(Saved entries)
###
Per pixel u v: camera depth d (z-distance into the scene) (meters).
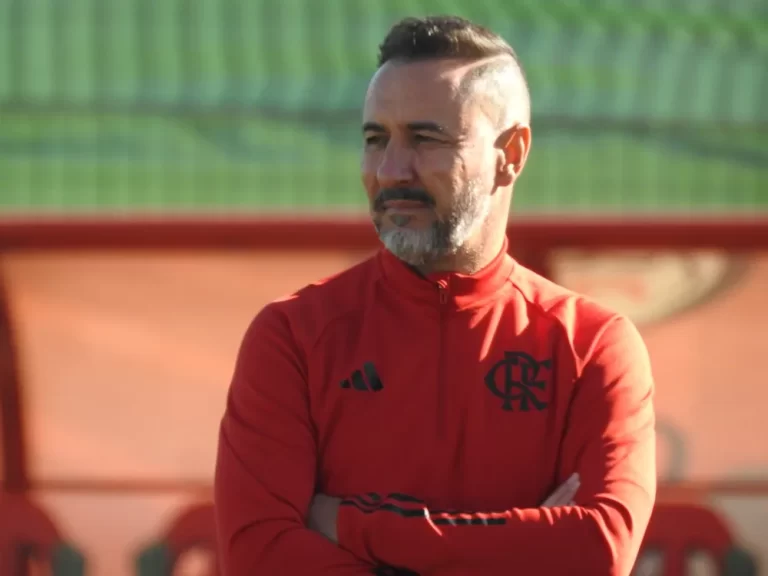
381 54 9.73
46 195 26.78
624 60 30.73
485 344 9.73
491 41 9.73
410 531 9.24
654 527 17.88
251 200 26.72
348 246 17.70
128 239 17.72
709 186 27.88
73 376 17.92
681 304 17.73
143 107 28.86
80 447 17.97
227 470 9.77
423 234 9.40
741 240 17.50
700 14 32.28
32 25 30.39
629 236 17.50
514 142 9.84
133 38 30.31
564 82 29.95
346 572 9.34
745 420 17.89
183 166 27.53
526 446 9.58
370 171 9.55
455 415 9.57
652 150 28.72
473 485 9.52
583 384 9.77
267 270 17.81
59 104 28.83
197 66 29.75
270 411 9.71
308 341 9.80
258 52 30.14
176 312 17.88
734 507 17.88
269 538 9.47
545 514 9.35
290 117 28.70
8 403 17.86
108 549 17.92
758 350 17.78
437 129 9.35
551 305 9.98
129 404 17.98
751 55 31.23
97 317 17.89
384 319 9.80
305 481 9.61
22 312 17.81
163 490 17.97
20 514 17.88
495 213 9.88
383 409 9.59
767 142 29.20
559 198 27.11
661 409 17.91
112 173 27.34
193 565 17.94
###
#### DESCRIPTION OF THE TASK
Restate word for word the entries above, starting at the line with "46 195 26.78" and ending at the line with "270 411 9.71", inclusive, and no others.

#### TASK ANSWER
46 195 26.78
624 60 30.73
485 344 9.73
491 41 9.73
410 531 9.24
654 527 17.88
251 200 26.72
348 246 17.70
128 239 17.72
709 186 27.88
73 376 17.92
681 304 17.73
143 107 28.86
80 447 17.97
227 470 9.77
423 234 9.40
741 240 17.50
700 14 32.28
32 25 30.39
629 236 17.50
514 142 9.84
133 38 30.31
564 82 29.95
346 572 9.34
745 420 17.89
183 166 27.53
526 446 9.58
370 171 9.55
455 415 9.57
652 150 28.72
473 485 9.52
583 384 9.77
267 270 17.81
59 104 28.83
197 66 29.75
270 411 9.71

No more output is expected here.